Three patients from Temple University Hospital & Wilmington Hospital with canalicular stenosis and epiphora were enrolled. This technique is used while performing DCR with silicone tube intubation. The Guibor tube is used because it lacks the olive tip and advances easily through an 18 gauge angiocatheter.
After creating a DCR opening at the lacrimal sac, the angiocatheter is inserted into the punctum and directed through the canaliculus until stenosis is reached. The catheter is advanced through the scar until the needle is identified in the lacrimal sac. The angiocatheter needle is withdrawn, leaving the sleeve.
The metal probe of the Guibor tube is inserted through the sleeve and advanced until visualized in the middle meatus. The end of the metal probe is retrieved through the naris. The angiocatheter sleeve is withdrawn, leaving the tube in place.
If both canaliculi are stenotic, the metal hub of the catheter sleeve is cut and used for both canaliculi. Only with the hub removed can the catheter sleeve be easily cut, after placement of the second end of the Guibor tube. Timing for tube removal was tailored to the amount of pre–existing stenosis and likelihood for restenosis.
Patient #1: positive canalicular irrigation & only three episodes of epiphora per day at one year. Patient #2: positive canalicular irrigation & only one to two episodes of epiphora per day at 18 months. Patient #3: positive canalicular irrigation & rare episodes of epiphora at one year.

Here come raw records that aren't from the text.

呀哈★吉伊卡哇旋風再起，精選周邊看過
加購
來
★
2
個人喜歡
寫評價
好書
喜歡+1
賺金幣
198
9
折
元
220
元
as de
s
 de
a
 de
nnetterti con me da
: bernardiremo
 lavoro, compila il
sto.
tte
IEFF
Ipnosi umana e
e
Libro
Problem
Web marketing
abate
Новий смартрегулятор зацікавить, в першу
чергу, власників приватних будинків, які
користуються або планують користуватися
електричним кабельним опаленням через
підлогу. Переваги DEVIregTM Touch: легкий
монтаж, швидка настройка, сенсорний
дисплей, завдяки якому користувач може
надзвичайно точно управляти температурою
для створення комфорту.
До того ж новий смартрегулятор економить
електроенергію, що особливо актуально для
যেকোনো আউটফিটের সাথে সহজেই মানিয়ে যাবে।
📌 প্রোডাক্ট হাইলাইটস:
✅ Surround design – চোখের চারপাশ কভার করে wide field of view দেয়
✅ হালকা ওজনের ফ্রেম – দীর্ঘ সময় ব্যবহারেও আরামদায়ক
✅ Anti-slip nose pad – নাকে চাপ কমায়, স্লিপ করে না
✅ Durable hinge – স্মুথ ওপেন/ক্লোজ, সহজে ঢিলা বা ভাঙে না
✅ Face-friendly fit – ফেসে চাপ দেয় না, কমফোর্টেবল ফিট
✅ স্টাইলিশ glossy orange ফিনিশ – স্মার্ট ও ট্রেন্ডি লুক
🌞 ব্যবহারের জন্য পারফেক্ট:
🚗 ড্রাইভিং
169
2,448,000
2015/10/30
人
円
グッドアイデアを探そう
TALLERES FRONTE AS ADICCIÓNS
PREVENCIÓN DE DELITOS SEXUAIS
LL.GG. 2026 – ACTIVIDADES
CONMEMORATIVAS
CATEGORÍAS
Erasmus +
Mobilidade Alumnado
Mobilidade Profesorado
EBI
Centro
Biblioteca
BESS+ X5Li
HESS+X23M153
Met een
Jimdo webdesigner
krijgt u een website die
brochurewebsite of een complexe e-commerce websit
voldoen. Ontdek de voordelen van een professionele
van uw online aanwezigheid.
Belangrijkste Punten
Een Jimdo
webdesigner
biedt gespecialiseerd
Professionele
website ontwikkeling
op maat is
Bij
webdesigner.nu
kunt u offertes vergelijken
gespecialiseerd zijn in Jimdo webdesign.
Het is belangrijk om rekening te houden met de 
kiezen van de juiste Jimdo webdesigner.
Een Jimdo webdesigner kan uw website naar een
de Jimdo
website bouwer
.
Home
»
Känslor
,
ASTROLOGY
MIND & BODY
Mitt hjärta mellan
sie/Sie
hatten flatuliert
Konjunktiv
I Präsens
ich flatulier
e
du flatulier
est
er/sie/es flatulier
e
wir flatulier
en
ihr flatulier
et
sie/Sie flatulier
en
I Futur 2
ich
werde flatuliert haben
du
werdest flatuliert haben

The standard for canalicular stenosis remains conjunctivodacryocystorhinostomy (CDCR) with Jones tubes. However, tube maintenance is challenging. Moreover, in many cases prior to DCR, the surgeon does not know the amount of canalicular stenosis. In addition, standard lacrimal probing often fails to release strictures. The authors' technique is simple and advantageous, adding a widely available instrument to the armamentarium when standard techniques fail. The angiocatheter provides a needle to penetrate strictures easily. It also allows excellent control with re–approximation of normal canalicular anatomy.
This alternative to CDCR has been used in three patients. All patients had irrigable canaliculi and fewer episodes of epiphora. While results are encouraging, more patients are needed to assess the success of this technique.